Work order → Pick out each line in the entries below that contains the string "Raywell", and copy those lines. Case matters when matching.

════════

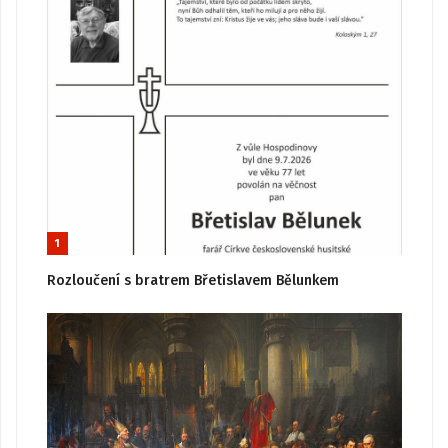
1
Rozloučení s bratrem Břetislavem Bělunkem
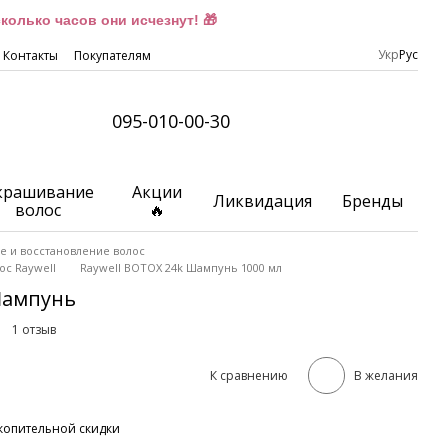
олько часов они исчезнут! 🎁
Укр
Рус
Контакты
Покупателям
095-010-00-30
крашивание
Акции
Ликвидация
Бренды
волос
🔥
 и восстановление волос
ос Raywell
Raywell BOTOX 24k Шампунь 1000 мл
Шампунь
1 отзыв
К сравнению
В желания
копительной скидки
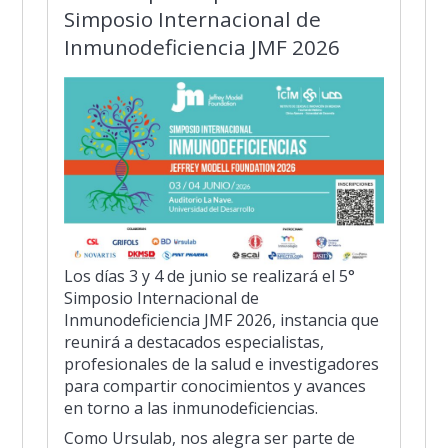
Simposio Internacional de
Inmunodeficiencia JMF 2026
Los días 3 y 4 de junio se realizará el 5°
Simposio Internacional de
Inmunodeficiencia JMF 2026, instancia que
reunirá a destacados especialistas,
profesionales de la salud e investigadores
para compartir conocimientos y avances
en torno a las inmunodeficiencias.
Como Ursulab, nos alegra ser parte de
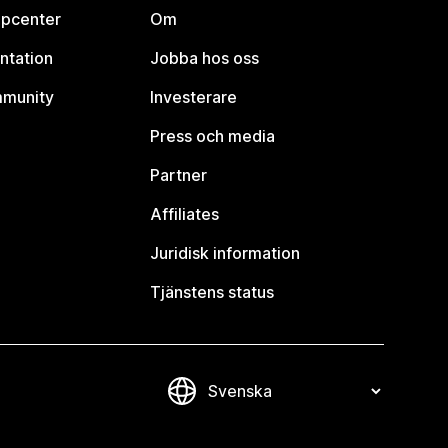
lpcenter
Om
ntation
Jobba hos oss
mmunity
Investerare
Press och media
Partner
Affiliates
Juridisk information
Tjänstens status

════════

Solution to this exercise →
ос Raywell
Raywell BOTOX 24k Шампунь 1000 мл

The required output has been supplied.